Revenons à la grande allée. De chaque côté il y a des étendus d’herbes, avec parfois des poules à gauche. (A droite, on pouvait y faire des guirlandes de pâquerettes en été).Tout au bout de la pelouse de droite, et donc après la classe CP, se trouve l’école des grands (CM1 et CM2). Jaune et rouge, en tôle.

Quand on arrive au bout de l’allée principale, deux chemins s’offrent à nous, l’un pour les toilettes (à gauche) et l’autre pour accéder à un banc en pierre, puis à une autre allée pour accéder aux classes de CE1/CE2. A côté de ces classes en préfabriqué, encore un petit bout de jardin.

La cour était bordée de buissons verts et moches, mais tellement utiles pour se cacher.

De toute façon il y avait des arbres partout!

A gauche de la cour se trouve le préau, assez grand pour contenir une ribambelle de gamins surexcités à chaque récré. Il y avait un tableau, une marelle, une table de ping-pong et un petit endroit qui sentait mauvais pour ranger les échasses et les vélos.
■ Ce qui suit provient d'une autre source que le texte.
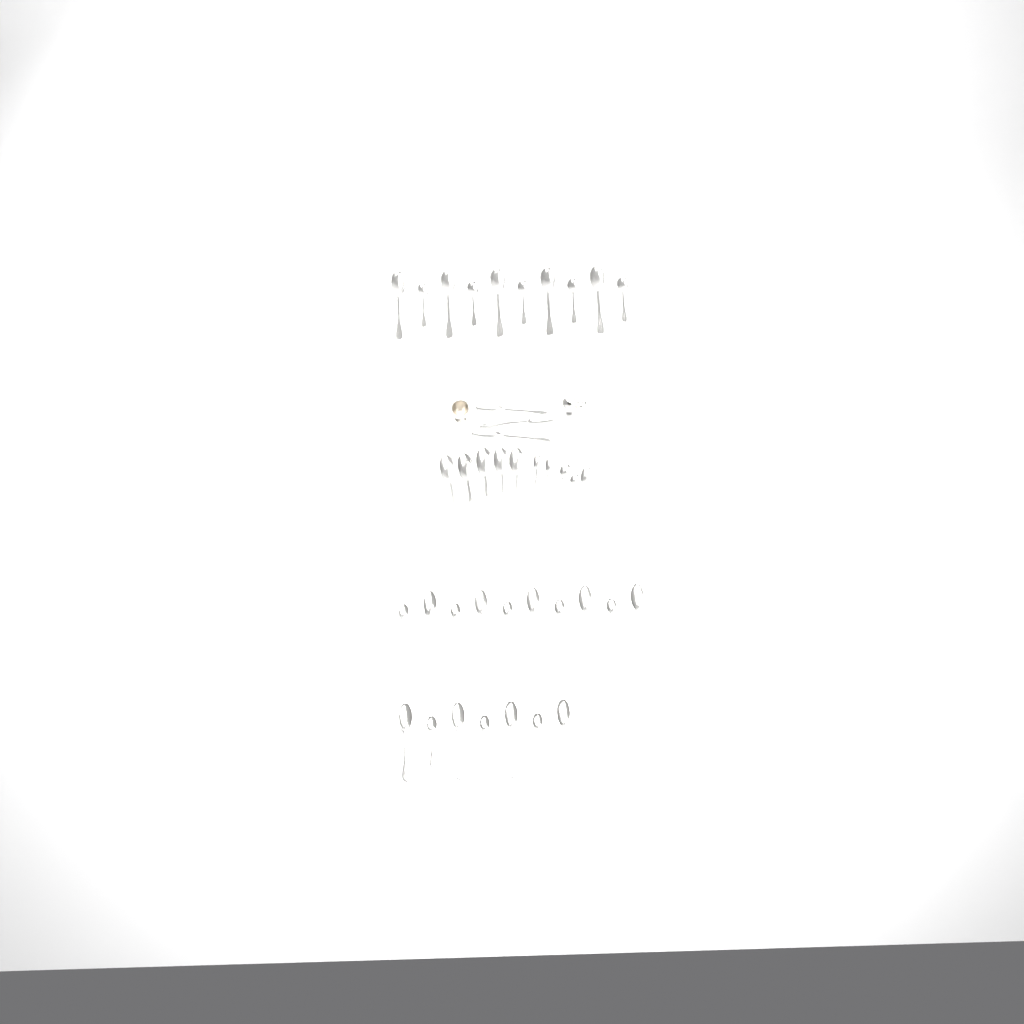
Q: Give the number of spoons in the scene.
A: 40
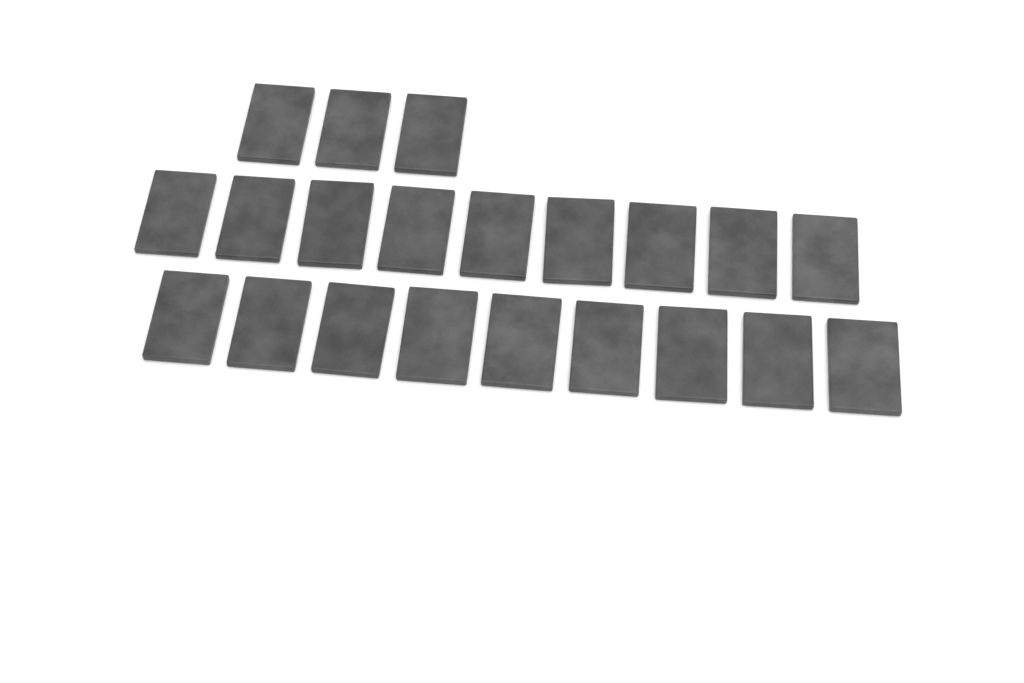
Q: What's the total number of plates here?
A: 21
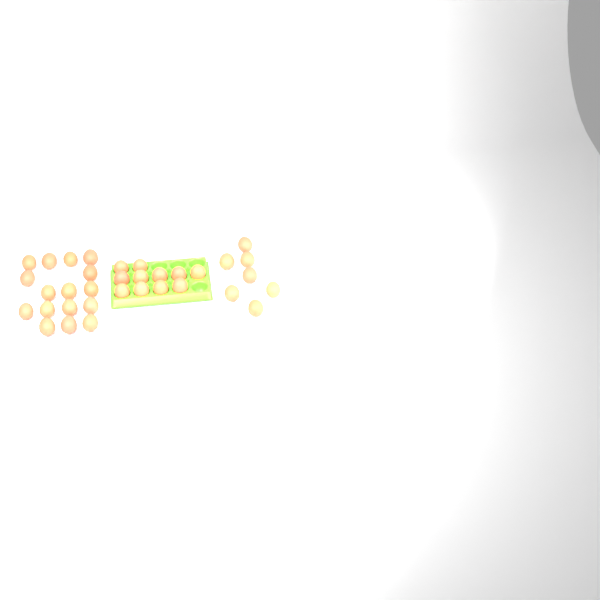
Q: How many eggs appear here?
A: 34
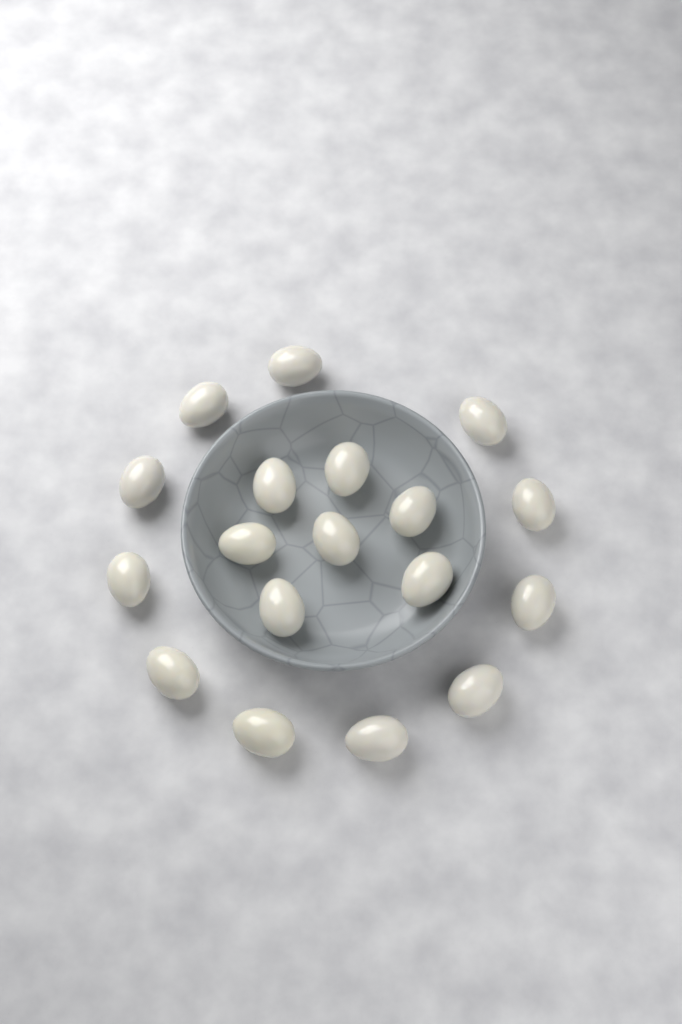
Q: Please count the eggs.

à la suite de ce préau venait une côte par laquelle on accède à la cour de récréation des grandes et moyennes sections, puis la cour des petites sections, barrée par un portail tout gris et tout triste. L’autre cours avait également une limite puisqu’on n’avait pas le droit de dépasser une ligne blanche qui séparait les grands des un peu moins grands. Cette cour est bordée de salle, dans lesquelles je ne suis jamais rentrée puisqu’elles ont été construites plus tard, quand j’étais dans la cour des grands. Mais à gauche se trouve la salle de motricité, là où on faisait nos jeux et nos siestes. Je m’en souviens très bien car le sol était très dur et le parquet très moche (mais on n’avait que ça à regarder lorsqu’on n’arrivait pas à dormir).

Du bâtiment des maternelles, je ne me souviens que des dortoirs, parce qu’il y avait de vrais lits superposés.

J’ai oublié la grande pelouse interdite, car il y avait des sapins dans lesquels on grimpait.

Je m’arrête là

 

et je me passe de vous décrire la cantine.